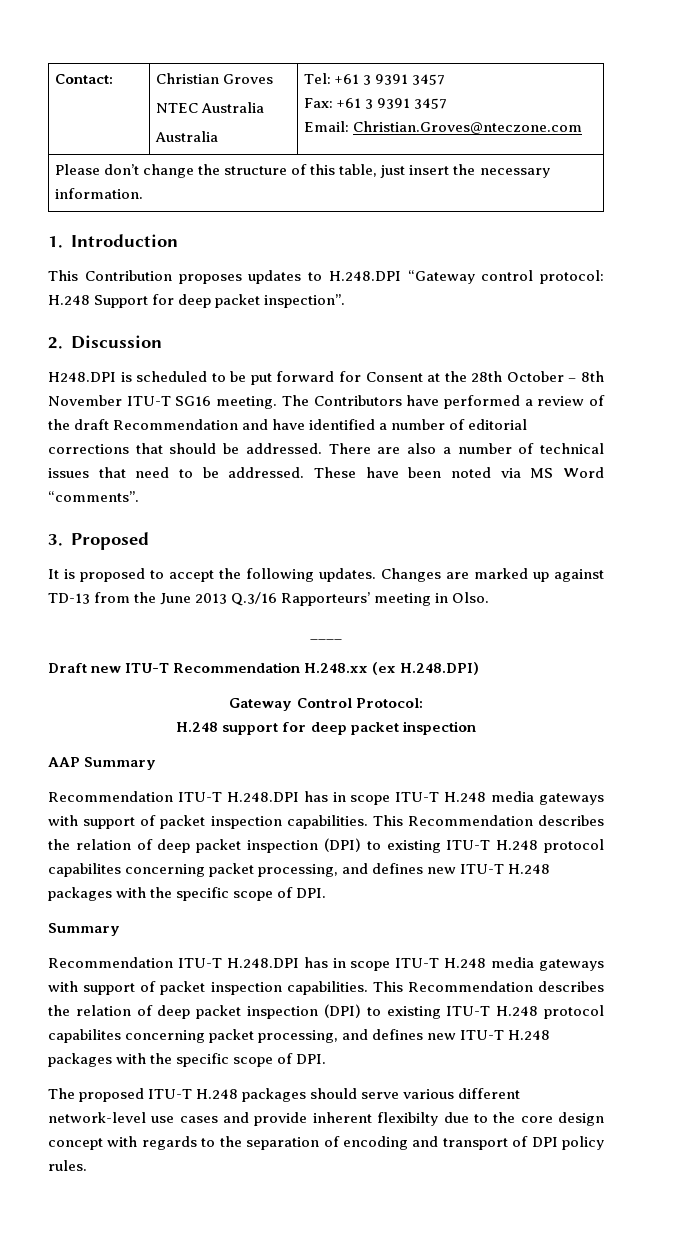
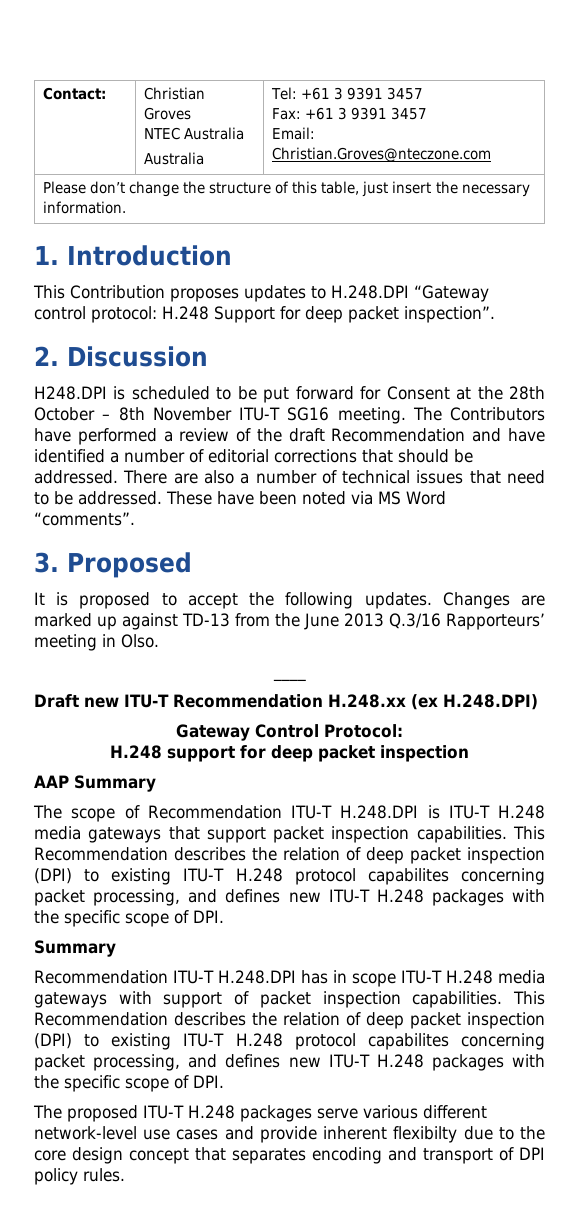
[48,791,605,805] [48,815,157,829] Recommendation ITU-T H.248.DPI has in scope ITU-T H.248 media gateways with support of -> [33,805,545,822] [34,826,266,843] The scope of Recommendation ITU-T H.248.DPI is ITU-T H.248 media gateways that support
[310,1088,358,1099] should -> (312, 1113) none
[107,1136,340,1150] with regards to the separation of -> [195,1147,306,1164] that separates

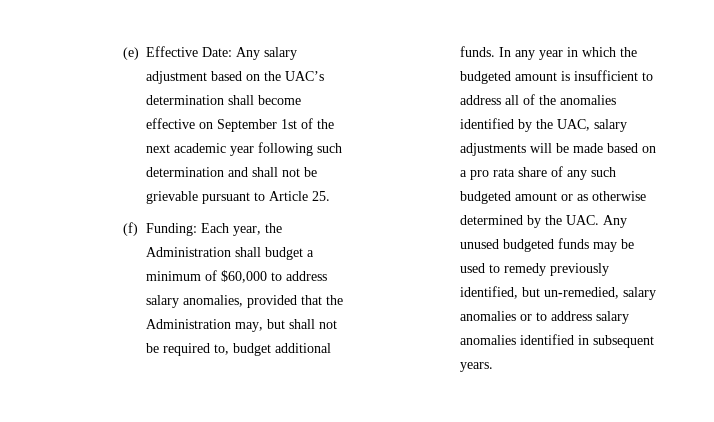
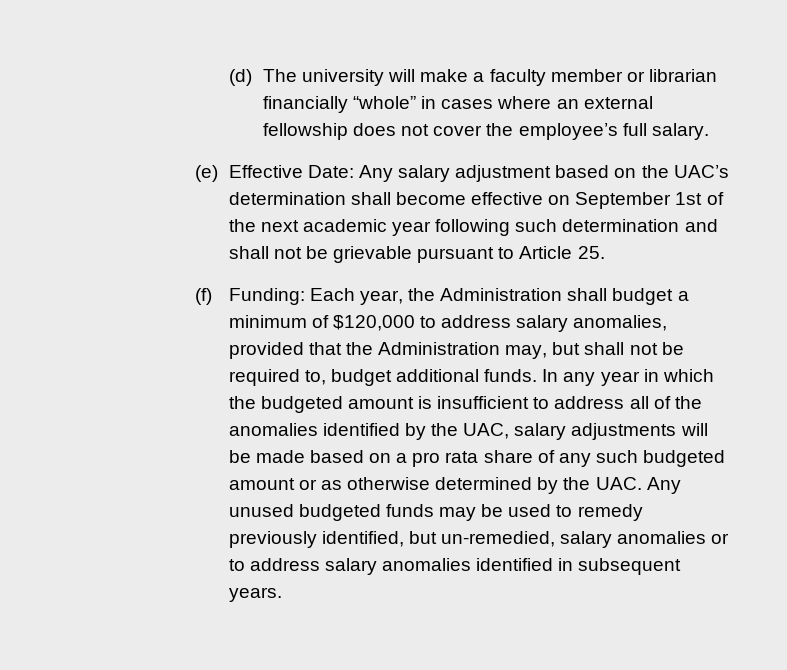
(123, 53) none -> [228,69,717,86] [262,96,653,113] [262,123,709,140] (d) The university will make a faculty member or librarian financially “whole” in cases where an external fellowship does not cover the employee’s full salary. //
[220,270,267,283] $60,000 -> [332,315,415,331] $120,000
----------------
### What to produce
The pictures in the entries above should be left out; all else must be copied exactly.

### Task answer
[48,791,605,805] [48,815,157,829] Recommendation ITU-T H.248.DPI has in scope ITU-T H.248 media gateways with support of -> [33,805,545,822] [34,826,266,843] The scope of Recommendation ITU-T H.248.DPI is ITU-T H.248 media gateways that support
[310,1088,358,1099] should -> (312, 1113) none
[107,1136,340,1150] with regards to the separation of -> [195,1147,306,1164] that separates

(123, 53) none -> [228,69,717,86] [262,96,653,113] [262,123,709,140] (d) The university will make a faculty member or librarian financially “whole” in cases where an external fellowship does not cover the employee’s full salary. //
[220,270,267,283] $60,000 -> [332,315,415,331] $120,000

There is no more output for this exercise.